Dit is cruciaal omdat het bij het tegengaan van CO2-uitstoot niet gaat om meer geld, maar om geld dat naar de juiste plekken gaat. Dit betekent dat financiële instellingen de keuze hebben om deel uit te maken van de oplossing door hun eigen verantwoordelijkheid te nemen. Door het versneld beëindigen van de financiering van fossiele brandstoffen en het vergroten van de financiering van hernieuwbare energie kan de sector de energietransitie een impuls geven.
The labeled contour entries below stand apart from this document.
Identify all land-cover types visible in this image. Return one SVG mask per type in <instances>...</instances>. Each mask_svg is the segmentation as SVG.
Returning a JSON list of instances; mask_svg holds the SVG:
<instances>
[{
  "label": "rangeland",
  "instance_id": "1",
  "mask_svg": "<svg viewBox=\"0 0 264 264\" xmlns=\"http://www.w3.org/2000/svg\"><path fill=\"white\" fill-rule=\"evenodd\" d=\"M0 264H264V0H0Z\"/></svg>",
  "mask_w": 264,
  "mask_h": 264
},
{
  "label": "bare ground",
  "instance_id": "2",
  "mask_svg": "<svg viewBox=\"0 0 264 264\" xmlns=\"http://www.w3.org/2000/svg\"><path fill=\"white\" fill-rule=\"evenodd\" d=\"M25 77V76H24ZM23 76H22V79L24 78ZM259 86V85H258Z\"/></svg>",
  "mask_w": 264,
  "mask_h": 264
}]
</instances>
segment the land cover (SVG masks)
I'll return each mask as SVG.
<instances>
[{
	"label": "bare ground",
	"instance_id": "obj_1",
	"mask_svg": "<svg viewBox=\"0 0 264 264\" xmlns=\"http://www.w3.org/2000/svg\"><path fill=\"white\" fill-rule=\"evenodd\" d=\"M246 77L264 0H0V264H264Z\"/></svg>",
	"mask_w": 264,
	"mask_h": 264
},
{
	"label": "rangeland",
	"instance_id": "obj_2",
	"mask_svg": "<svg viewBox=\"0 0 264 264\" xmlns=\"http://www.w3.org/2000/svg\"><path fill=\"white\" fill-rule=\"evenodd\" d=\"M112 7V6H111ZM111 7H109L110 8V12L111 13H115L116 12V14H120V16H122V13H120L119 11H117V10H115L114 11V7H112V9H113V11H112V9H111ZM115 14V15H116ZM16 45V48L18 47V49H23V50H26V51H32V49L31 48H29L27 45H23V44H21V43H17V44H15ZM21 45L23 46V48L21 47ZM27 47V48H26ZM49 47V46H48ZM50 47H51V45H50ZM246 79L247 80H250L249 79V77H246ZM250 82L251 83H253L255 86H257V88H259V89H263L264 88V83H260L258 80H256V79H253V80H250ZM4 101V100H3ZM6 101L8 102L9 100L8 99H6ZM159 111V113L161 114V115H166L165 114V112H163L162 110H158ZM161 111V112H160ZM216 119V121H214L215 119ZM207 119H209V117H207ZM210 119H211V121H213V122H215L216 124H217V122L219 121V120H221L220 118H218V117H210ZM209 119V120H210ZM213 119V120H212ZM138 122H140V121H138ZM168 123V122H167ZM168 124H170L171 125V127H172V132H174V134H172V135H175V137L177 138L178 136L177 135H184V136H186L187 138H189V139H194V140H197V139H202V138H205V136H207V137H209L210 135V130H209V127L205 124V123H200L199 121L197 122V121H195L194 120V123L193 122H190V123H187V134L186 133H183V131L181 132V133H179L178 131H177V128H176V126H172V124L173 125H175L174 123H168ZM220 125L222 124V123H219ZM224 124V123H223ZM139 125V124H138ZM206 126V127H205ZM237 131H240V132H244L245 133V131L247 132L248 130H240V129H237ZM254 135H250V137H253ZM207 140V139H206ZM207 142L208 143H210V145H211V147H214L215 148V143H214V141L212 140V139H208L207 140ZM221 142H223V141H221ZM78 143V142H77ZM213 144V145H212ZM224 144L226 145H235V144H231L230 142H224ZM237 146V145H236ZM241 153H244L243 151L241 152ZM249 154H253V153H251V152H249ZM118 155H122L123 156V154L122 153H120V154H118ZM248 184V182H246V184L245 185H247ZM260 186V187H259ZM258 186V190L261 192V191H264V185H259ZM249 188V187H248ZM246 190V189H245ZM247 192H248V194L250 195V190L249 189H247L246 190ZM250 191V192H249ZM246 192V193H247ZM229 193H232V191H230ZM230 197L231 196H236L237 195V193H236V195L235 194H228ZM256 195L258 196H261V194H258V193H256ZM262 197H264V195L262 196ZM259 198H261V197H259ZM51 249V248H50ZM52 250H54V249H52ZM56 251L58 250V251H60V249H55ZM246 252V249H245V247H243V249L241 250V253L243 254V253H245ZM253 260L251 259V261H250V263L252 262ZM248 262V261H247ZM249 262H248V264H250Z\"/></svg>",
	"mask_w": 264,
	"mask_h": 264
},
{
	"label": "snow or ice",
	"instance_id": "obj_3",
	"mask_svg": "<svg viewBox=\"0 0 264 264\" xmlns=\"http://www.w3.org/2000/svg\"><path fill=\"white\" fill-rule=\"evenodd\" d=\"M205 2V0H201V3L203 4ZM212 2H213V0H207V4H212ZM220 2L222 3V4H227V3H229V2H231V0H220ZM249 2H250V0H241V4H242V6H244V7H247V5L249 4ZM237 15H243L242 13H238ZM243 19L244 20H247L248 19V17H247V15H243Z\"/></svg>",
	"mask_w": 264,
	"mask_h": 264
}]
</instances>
Niet alleen moeten financiële instellingen kapitaal herverdelen. Pleiten voor een non-proliferatieverdrag voor de afbouw van fossiele brandstoffen is nu van het allergrootste belang. Financiële instellingen moeten er bij regeringen op aandringen om samen te werken aan het tot stand brengen van zo'n juridische overeenkomst om het gebruik van olie, steenkool en aardgas daadwerkelijk en op een tijdige en rechtvaardige manier te beëindigen. Een non-proliferatieverdrag is de meest logische vervolgstap om de netto-nul-ambities van overheden en bedrijven werkelijkheid te laten worden.

Om een ​​beter resultaat te bewerkstelligen tijdens de COP29 van volgend jaar, moet de financiële sector ook actief samenwerken met regeringen en hen aanmoedigen om overeenstemming te bereiken over strikte eisen om het klimaatakkoord van Parijs te verwezenlijken en robuust beleid te implementeren.